### Set task
Copy the listing from the line with "Find regions matching spleen." up to and including the line with "107L196 137L200 141L208", putting "areas" in place of "regions" and leaving everything else unchanged. Leave the pictures out.
※
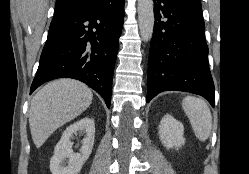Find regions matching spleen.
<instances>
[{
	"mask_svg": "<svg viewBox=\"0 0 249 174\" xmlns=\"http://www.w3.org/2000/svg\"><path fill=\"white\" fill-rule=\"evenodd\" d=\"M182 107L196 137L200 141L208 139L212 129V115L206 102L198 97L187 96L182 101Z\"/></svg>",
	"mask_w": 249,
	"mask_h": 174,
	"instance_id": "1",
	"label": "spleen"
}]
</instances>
※
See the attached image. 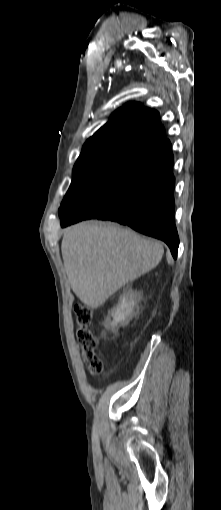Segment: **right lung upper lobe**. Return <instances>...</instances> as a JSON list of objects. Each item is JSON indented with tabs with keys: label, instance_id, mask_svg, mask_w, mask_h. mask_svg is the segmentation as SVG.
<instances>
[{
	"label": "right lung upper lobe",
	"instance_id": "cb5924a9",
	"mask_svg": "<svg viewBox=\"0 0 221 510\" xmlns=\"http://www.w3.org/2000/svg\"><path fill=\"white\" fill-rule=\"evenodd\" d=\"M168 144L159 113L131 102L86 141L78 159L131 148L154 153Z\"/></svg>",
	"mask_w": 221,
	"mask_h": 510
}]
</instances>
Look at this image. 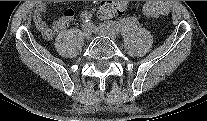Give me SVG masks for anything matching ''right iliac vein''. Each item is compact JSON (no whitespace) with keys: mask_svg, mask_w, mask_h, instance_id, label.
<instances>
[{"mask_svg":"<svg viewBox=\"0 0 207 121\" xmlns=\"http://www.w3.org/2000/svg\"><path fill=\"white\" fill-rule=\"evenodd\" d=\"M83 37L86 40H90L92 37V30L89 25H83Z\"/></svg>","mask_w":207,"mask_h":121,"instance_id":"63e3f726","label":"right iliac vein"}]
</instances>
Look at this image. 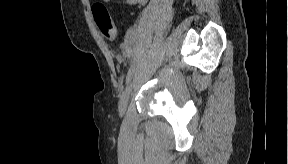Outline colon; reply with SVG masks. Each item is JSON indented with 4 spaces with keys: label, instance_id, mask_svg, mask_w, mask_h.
※
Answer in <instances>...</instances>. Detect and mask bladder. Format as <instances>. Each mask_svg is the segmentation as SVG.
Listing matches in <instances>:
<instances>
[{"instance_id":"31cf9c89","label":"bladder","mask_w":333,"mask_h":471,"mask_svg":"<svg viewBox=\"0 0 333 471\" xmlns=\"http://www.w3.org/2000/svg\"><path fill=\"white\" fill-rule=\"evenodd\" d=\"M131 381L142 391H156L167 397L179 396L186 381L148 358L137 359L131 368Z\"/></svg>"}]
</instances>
※
### Exercise response
Find areas matching spleen.
<instances>
[{
	"mask_svg": "<svg viewBox=\"0 0 249 174\" xmlns=\"http://www.w3.org/2000/svg\"><path fill=\"white\" fill-rule=\"evenodd\" d=\"M182 107L196 137L200 141L208 139L212 129V115L206 102L198 97L187 96L182 101Z\"/></svg>",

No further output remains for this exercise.